START Task data
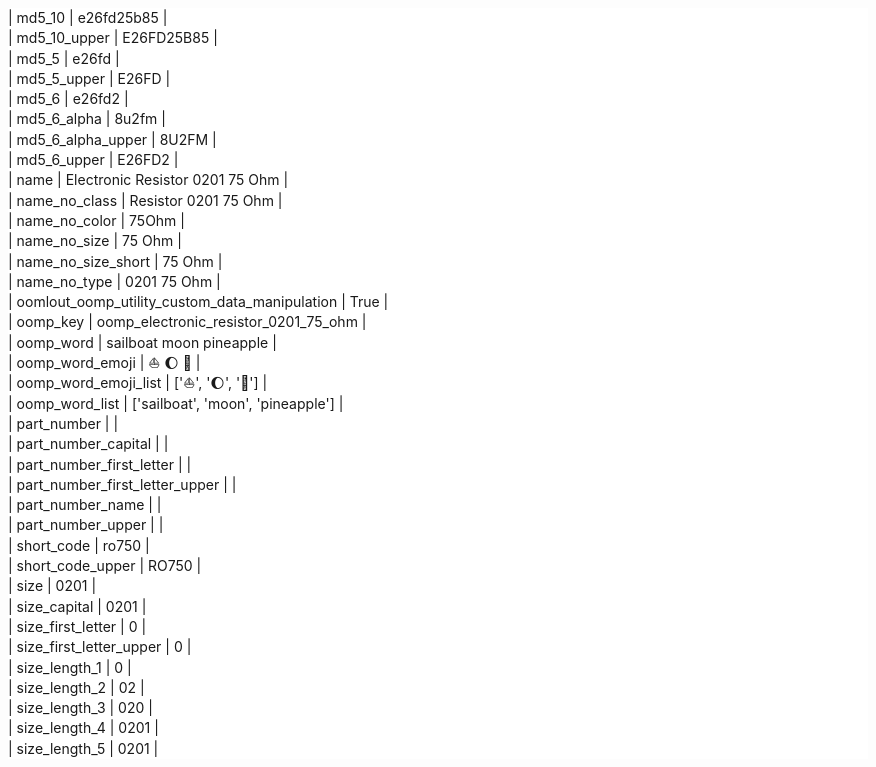 | md5_10 | e26fd25b85 |  
| md5_10_upper | E26FD25B85 |  
| md5_5 | e26fd |  
| md5_5_upper | E26FD |  
| md5_6 | e26fd2 |  
| md5_6_alpha | 8u2fm |  
| md5_6_alpha_upper | 8U2FM |  
| md5_6_upper | E26FD2 |  
| name | Electronic Resistor 0201 75 Ohm |  
| name_no_class | Resistor 0201 75 Ohm |  
| name_no_color | 75Ohm |  
| name_no_size | 75 Ohm |  
| name_no_size_short | 75 Ohm |  
| name_no_type | 0201 75 Ohm |  
| oomlout_oomp_utility_custom_data_manipulation | True |  
| oomp_key | oomp_electronic_resistor_0201_75_ohm |  
| oomp_word | sailboat moon pineapple |  
| oomp_word_emoji | :sailboat: :moon: :pineapple: |  
| oomp_word_emoji_list | [':sailboat:', ':moon:', ':pineapple:'] |  
| oomp_word_list | ['sailboat', 'moon', 'pineapple'] |  
| part_number |  |  
| part_number_capital |  |  
| part_number_first_letter |  |  
| part_number_first_letter_upper |  |  
| part_number_name |  |  
| part_number_upper |  |  
| short_code | ro750 |  
| short_code_upper | RO750 |  
| size | 0201 |  
| size_capital | 0201 |  
| size_first_letter | 0 |  
| size_first_letter_upper | 0 |  
| size_length_1 | 0 |  
| size_length_2 | 02 |  
| size_length_3 | 020 |  
| size_length_4 | 0201 |  
| size_length_5 | 0201 |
END Task data
Please rewrite the stretch from the start of the records through the line containing "name_no_color | 75Ohm |", with "Resistor" replaced by "Capacitor" and everything else unchanged. Leave the pictures out of your answer.

 | md5_10 | e26fd25b85 |  
| md5_10_upper | E26FD25B85 |  
| md5_5 | e26fd |  
| md5_5_upper | E26FD |  
| md5_6 | e26fd2 |  
| md5_6_alpha | 8u2fm |  
| md5_6_alpha_upper | 8U2FM |  
| md5_6_upper | E26FD2 |  
| name | Electronic Capacitor 0201 75 Ohm |  
| name_no_class | Capacitor 0201 75 Ohm |  
| name_no_color | 75Ohm |  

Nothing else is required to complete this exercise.